With an apparently distinguished pedigree and proudly robust views the Marquess of Annaville might well be expected to cut a fine figure in certain circles.

Indeed his opinions on the benefits of the Union and the qualities of the Royal Family had begun to gather attention on both sides of the Atlantic.

But not all is as it seems with the self-styled Lord Alexander Jackson Maier, 11th Marquis of Annaville. In truth he is neither a Lord nor a Marquess.

He is in fact Alexander Jackson Maier, a 22-year-old African-American student raised in the city of New Rochelle, in New York State.

But Mr Maeir has managed to persuade a number of publications that he is the last of a long line of Irish peers.

On the back of his claims he has published articles proclaiming the merits of the union of England and Scotland and most recently a column in support of Meghan, Duchess of Sussex, in which he sympathised with claims of racism within the royal family and British elite.

He recently wrote of Meghan and Prince Harry’s claims: “As a member of that same aristocracy, I’m telling you that I unequivocally believe that they are telling the truth.

“When a white peer either inherits or is brought in, never do you hear major questions. Whether it is recorded in Debrett’s or happens with little fanfare, white people entering the aristocracy are welcomed with open arms and no interrogation. 

“That hasn’t been my experience. A ‘show me your papers’ attitude has become part of my daily existence.”

But experts who have looked into Mr Maier’s claims have established that the pedigree he claims appears to be without any basis.

To begin with there is no Marquis of Annaville title, nor is there any record of an Annaville Manor in Maingot, which he claims to be his family estate on the Caribbean island of St Lucia.

The only record of a Maingot is a small hamlet on St Lucia called La Croix Maingot, though it has no Annaville Manor.

Debrett’s, the Peerage experts, have condemned Mr Maier’s bogus adoption of a title, saying he might as well call himself the Duke of Nowhersville for all his assumed title is actually worth.

Wendy Bosberry-Scott, from Debrett’s, told The Telegraph: “There has never been a creation of the Marquess of Annaville, and we have not included such a title in our 250-year history. If this title does exist, then it’s the best kept secret in the history of peerage recording.”

Yet, despite this, the self-styled Lord has managed to persuade several publications that he is the last in a long line of Irish peers.

In February the St Lucia Star published a column in which Mr Maier wrote about the legacy of British colonialism, stating: “As of a few days ago I became Lord Alexander, the 11th Marquess of Annaville. The part of my family that carries this hereditary right came from Northern Ireland and as the first Black Lord in my family it’s pretty safe to say my ten predecessors looked nothing like me.”

The following month The Independent published an article under the byline ‘Marquess of Annaville, the last of the Irish peerages’. This was headlined ‘I’m a black British member of the aristocracy. I love the royal family — but I know what Meghan said was true,’

The article was removed from the paper’s website after questions were raised over the author’s provenance.

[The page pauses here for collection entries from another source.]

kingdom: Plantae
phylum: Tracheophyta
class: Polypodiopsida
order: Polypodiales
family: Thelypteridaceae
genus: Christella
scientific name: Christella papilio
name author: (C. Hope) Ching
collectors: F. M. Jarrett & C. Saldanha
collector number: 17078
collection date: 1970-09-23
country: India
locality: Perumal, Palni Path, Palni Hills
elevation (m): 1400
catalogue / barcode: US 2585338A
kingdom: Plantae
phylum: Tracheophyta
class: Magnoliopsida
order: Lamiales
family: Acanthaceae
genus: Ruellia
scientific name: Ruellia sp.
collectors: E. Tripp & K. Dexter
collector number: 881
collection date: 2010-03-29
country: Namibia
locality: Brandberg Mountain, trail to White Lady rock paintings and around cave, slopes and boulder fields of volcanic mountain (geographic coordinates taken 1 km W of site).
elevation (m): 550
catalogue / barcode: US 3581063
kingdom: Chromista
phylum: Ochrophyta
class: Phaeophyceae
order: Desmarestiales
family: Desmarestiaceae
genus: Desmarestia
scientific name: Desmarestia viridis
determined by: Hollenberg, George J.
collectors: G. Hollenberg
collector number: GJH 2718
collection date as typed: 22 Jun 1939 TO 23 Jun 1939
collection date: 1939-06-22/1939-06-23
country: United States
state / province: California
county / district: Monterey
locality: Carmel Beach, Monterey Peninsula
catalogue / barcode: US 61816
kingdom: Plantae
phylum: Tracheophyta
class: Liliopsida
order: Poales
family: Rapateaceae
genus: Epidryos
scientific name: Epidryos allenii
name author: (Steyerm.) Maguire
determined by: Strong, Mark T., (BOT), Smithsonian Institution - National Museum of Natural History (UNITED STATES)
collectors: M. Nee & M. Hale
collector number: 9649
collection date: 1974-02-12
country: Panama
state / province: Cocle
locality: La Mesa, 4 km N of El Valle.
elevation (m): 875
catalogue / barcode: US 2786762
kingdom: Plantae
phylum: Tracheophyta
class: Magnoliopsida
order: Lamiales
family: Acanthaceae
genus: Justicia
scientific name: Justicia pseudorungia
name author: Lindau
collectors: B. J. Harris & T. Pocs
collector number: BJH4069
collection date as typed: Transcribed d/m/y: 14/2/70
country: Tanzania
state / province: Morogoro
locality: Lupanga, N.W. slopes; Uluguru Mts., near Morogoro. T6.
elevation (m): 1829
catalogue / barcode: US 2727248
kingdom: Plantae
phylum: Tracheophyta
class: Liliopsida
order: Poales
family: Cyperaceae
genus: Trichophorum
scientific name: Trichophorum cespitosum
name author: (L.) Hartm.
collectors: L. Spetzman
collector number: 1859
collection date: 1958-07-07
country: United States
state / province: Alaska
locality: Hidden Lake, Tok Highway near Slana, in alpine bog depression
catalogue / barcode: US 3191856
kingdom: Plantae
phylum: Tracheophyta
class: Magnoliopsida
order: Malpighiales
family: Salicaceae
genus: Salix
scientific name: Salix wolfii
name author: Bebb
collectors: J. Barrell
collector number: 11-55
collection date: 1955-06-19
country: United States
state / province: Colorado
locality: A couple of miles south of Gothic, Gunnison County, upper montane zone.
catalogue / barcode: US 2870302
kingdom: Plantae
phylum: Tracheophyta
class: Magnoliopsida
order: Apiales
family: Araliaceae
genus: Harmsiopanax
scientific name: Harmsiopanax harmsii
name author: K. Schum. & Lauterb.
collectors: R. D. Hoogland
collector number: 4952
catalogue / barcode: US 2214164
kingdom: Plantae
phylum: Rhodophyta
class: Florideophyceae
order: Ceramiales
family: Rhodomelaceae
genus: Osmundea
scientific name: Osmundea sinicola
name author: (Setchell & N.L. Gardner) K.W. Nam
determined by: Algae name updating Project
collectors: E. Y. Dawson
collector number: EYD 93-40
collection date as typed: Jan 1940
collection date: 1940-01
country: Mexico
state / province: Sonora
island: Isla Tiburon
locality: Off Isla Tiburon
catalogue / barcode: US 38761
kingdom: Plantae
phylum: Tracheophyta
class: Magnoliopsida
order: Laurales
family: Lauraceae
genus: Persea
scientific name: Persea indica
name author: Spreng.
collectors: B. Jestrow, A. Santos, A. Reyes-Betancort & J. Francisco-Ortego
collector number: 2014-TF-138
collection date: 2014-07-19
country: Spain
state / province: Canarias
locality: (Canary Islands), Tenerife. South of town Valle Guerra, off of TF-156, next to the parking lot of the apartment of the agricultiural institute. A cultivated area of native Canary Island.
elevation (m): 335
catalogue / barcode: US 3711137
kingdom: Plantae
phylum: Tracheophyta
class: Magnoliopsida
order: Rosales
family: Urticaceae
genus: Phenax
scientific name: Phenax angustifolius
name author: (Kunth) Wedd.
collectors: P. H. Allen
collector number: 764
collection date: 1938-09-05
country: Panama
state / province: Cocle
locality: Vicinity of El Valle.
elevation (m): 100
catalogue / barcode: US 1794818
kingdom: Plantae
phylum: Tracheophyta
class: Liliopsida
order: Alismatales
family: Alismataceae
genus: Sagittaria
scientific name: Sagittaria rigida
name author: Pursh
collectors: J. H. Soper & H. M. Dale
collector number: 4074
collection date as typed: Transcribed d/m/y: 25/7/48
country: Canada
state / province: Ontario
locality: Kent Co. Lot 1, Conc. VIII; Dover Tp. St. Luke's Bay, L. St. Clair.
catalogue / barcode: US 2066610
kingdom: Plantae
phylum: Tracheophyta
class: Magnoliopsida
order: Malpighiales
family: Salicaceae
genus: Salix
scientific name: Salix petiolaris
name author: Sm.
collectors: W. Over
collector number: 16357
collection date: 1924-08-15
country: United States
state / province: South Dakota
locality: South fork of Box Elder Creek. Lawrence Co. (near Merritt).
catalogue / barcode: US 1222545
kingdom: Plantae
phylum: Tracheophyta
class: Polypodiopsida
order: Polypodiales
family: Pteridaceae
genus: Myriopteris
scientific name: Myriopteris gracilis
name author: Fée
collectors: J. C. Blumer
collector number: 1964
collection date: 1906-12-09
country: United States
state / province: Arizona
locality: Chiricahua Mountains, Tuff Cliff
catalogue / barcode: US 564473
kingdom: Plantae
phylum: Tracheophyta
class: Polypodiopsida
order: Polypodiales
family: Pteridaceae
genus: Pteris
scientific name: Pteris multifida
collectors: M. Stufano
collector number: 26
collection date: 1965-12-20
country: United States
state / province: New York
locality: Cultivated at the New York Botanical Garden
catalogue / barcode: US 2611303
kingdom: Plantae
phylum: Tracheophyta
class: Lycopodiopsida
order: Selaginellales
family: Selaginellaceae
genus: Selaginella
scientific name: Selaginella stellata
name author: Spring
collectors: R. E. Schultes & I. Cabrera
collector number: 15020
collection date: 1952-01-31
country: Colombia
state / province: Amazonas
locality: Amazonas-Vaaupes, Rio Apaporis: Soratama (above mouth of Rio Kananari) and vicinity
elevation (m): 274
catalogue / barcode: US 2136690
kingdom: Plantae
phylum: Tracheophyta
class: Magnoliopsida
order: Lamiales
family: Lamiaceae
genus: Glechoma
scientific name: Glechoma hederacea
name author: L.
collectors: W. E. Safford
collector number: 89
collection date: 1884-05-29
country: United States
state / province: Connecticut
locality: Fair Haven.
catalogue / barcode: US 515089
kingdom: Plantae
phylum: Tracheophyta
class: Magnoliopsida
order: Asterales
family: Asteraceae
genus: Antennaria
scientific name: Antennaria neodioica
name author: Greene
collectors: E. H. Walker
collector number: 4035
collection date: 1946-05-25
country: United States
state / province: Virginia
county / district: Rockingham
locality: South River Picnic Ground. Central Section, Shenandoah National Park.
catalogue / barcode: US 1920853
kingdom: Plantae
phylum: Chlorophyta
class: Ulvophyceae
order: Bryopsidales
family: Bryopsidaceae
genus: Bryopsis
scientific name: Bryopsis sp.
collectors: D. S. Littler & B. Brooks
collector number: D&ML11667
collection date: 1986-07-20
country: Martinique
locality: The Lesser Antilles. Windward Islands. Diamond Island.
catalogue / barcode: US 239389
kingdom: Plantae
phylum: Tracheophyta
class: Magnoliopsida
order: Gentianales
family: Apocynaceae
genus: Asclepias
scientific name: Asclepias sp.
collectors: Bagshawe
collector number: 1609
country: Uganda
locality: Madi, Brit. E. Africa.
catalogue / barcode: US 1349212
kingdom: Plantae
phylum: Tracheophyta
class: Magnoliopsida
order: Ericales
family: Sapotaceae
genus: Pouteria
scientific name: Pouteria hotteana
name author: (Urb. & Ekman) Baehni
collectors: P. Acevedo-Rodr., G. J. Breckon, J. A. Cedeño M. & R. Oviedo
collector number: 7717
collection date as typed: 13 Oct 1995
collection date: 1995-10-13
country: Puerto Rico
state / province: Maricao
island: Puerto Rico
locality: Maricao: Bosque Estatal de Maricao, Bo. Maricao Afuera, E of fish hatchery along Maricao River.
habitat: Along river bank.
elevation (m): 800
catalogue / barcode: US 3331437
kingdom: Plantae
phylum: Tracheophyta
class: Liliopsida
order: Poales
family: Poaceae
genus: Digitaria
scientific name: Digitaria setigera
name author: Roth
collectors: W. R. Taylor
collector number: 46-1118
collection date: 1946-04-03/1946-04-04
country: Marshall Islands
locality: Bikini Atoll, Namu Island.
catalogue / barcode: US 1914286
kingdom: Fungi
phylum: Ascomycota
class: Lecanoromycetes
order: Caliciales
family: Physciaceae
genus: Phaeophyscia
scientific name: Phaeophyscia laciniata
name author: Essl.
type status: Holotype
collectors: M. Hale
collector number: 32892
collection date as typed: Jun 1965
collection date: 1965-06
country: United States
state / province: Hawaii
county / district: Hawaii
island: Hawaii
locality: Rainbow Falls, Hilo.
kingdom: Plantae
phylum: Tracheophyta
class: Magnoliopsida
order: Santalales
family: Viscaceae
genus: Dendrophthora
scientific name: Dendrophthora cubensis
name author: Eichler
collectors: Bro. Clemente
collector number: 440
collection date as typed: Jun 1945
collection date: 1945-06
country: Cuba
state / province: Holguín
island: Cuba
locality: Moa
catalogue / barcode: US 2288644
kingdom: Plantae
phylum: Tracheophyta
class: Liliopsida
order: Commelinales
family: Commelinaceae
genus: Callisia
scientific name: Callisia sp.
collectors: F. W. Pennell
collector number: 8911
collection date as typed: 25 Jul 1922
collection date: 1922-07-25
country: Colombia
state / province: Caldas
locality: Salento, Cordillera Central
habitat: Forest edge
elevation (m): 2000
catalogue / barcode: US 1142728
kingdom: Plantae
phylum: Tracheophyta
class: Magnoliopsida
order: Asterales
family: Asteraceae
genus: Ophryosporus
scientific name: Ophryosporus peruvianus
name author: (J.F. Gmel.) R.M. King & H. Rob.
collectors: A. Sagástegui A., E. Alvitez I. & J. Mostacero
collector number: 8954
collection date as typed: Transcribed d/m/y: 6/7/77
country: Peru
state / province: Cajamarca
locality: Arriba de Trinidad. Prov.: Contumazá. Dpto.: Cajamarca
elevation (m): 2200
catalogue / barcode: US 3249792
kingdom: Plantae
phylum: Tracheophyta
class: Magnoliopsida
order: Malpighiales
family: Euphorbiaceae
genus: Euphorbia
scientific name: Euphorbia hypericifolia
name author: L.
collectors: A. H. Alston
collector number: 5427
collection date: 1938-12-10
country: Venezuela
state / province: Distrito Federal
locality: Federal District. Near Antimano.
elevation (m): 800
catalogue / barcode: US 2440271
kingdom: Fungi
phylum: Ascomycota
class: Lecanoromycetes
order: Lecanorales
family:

In fact Mr Maier is a student who until last year was happy to write under his own name.

He described himself on various online political forums and magazines, including the Post Millenial, as a black, gay and conservative American – perhaps something of a rarity and in itself enough to attract the interest of publications looking for an alternative voice.

Mr Maeir’s bizarre decision to assume the mantle of Marquess of Annaville, might seem like a harmless prank, but Debretts have warned that false titles can be used to gain access or advantage.

Ms Bosberry-Scott said: ““There are many reasons why people do it, it’s often the need to feel special or important. A title can command respect and access.”

“Unless they are widely recognisable members of society, titles should not be accepted at face value.”

She added: “People have been claiming fabricated titles or titles they’re not entitled to for centuries, it’s why the Peerage and Baronetage became so popular and useful after it was first published in 1769. If somebody claimed to be the ‘Duke of Nowheresville’, all you had to do was look them up in the latest volume of Debrett’s.”

Mr Maeir has conceded that he should not have used the title, although he says he is related to royalty as he is married to a nephew of the King of Swaziland, Mswati III.

He told The Telegraph: “There is no title in the peerage related to me whatsoever. I do apologize greatly to those institutions involved with a mechanism like this, many of which I’m obviously not familiar with.”

However he went on to claim that people who oppose his conservative views exploited his mistake in an attempt to discredit him.

As it happens Mr Maeir has a far more prestigious pedigree than any which an invented peerage might confer on him.

During the late 1980s and early 90s his mother, Linda Jackson, now aged 64, became the first American woman of colour to anchor and produce heavyweight boxing TV broadcasts. 

Ms Jackson was then one of a small number of pioneering black female presenters in the US. 

These of course included Oprah Winfrey – the same broadcaster who would go on to interview the Duke and Duchess of Sussex in March, during which those explosive accusations of racism in royal circles were made.